*WRITTEN TASK*. Below are some entries. Copy each line that holds the string "Dependency".

Top of INPUT RECORDS

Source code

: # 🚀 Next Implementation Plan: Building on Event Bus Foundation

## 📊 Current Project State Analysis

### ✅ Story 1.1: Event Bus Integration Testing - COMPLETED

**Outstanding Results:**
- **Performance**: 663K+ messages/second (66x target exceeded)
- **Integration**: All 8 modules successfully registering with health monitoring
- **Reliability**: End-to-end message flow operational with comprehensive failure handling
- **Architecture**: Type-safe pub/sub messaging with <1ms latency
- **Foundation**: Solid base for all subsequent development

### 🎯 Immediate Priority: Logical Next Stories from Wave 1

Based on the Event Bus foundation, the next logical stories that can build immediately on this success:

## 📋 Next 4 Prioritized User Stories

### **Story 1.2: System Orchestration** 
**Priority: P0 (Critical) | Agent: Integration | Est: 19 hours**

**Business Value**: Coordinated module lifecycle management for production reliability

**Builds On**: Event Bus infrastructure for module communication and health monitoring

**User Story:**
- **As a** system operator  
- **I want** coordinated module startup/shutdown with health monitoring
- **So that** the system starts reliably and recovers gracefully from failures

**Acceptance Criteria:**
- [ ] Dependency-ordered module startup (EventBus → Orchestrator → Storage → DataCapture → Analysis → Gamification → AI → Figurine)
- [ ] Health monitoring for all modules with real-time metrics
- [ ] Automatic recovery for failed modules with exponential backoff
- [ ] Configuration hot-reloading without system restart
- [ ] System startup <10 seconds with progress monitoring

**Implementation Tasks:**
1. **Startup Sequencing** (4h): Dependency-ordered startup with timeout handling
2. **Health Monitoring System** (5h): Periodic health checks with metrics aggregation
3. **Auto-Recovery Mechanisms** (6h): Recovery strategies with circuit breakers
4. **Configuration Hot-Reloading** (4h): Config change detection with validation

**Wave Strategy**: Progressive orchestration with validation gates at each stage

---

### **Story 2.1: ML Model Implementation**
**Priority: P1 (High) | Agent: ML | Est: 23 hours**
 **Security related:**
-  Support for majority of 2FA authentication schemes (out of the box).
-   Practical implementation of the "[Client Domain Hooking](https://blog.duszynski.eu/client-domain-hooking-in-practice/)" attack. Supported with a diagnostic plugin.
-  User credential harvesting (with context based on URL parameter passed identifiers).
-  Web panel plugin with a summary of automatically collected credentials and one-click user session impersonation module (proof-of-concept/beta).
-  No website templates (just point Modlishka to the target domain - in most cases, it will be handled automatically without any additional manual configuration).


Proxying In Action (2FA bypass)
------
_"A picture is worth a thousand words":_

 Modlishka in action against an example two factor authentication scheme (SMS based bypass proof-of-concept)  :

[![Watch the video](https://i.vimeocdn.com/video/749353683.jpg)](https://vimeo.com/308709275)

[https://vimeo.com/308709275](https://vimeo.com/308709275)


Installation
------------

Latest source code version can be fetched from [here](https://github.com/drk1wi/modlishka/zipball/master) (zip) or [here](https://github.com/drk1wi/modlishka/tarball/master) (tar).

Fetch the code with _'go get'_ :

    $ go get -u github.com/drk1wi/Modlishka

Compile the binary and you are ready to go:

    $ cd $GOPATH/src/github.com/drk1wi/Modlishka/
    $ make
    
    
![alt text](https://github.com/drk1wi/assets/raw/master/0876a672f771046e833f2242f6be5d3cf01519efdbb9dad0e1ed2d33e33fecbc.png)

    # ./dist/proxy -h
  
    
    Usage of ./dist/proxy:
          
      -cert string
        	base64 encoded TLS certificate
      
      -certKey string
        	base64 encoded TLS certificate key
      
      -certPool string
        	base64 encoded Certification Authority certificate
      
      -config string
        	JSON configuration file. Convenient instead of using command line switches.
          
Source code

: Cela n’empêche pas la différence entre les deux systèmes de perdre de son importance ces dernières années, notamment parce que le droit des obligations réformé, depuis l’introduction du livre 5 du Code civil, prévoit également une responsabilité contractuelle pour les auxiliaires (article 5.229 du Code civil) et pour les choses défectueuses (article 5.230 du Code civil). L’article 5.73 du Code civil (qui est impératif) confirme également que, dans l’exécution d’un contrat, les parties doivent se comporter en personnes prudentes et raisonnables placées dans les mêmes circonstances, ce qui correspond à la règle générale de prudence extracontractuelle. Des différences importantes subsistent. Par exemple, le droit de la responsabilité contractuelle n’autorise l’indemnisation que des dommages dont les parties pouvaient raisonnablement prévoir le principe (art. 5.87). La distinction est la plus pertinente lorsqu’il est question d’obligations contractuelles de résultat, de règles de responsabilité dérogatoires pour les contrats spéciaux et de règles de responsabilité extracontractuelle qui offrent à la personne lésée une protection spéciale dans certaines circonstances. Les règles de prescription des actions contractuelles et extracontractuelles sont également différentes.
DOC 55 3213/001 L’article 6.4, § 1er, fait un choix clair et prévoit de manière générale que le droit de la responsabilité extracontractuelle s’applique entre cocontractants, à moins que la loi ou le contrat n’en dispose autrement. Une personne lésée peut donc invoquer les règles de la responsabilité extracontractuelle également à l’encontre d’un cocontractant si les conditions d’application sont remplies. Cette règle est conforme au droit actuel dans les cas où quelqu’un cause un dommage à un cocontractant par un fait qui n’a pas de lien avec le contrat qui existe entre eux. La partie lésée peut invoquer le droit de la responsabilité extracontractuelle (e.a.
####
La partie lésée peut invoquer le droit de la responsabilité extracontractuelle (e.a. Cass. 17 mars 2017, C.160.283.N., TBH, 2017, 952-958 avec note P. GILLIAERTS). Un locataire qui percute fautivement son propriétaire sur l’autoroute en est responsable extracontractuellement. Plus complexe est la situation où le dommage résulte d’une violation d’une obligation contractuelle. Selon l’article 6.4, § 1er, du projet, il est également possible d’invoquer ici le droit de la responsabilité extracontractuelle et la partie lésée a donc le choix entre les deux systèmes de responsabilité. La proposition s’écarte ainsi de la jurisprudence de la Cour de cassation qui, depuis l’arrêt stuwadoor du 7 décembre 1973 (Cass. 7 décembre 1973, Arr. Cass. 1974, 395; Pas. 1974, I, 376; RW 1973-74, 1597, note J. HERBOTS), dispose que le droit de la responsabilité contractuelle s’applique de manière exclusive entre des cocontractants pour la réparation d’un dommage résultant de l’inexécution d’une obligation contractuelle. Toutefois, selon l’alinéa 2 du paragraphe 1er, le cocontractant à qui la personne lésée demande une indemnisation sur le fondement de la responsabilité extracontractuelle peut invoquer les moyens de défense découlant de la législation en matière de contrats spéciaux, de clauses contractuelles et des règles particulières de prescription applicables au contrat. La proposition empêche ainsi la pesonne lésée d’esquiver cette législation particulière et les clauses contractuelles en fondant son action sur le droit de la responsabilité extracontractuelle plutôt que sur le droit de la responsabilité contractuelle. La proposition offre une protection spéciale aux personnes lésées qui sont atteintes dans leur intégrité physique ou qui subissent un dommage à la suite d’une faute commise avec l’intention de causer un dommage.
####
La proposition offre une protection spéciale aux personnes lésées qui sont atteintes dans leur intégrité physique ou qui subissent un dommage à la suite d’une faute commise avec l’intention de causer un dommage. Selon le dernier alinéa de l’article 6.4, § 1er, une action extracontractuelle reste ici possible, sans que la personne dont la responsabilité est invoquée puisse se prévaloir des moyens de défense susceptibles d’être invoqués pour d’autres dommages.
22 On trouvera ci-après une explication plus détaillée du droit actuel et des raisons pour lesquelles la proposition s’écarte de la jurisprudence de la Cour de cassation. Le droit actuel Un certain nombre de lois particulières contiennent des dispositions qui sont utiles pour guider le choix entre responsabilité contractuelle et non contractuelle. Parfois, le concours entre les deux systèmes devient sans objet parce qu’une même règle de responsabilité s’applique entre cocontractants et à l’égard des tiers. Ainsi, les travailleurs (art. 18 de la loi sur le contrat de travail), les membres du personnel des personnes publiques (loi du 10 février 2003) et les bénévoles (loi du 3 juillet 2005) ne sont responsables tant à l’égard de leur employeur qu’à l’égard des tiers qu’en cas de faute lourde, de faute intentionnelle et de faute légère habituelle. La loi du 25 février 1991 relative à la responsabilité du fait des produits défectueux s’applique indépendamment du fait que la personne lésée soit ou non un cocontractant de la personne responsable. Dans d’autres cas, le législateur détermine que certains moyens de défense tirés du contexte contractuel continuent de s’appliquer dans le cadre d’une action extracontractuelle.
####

Bottom of INPUT RECORDS

*WRITTEN REPLY*.
- [ ] Dependency-ordered module startup (EventBus → Orchestrator → Storage → DataCapture → Analysis → Gamification → AI → Figurine)
1. **Startup Sequencing** (4h): Dependency-ordered startup with timeout handling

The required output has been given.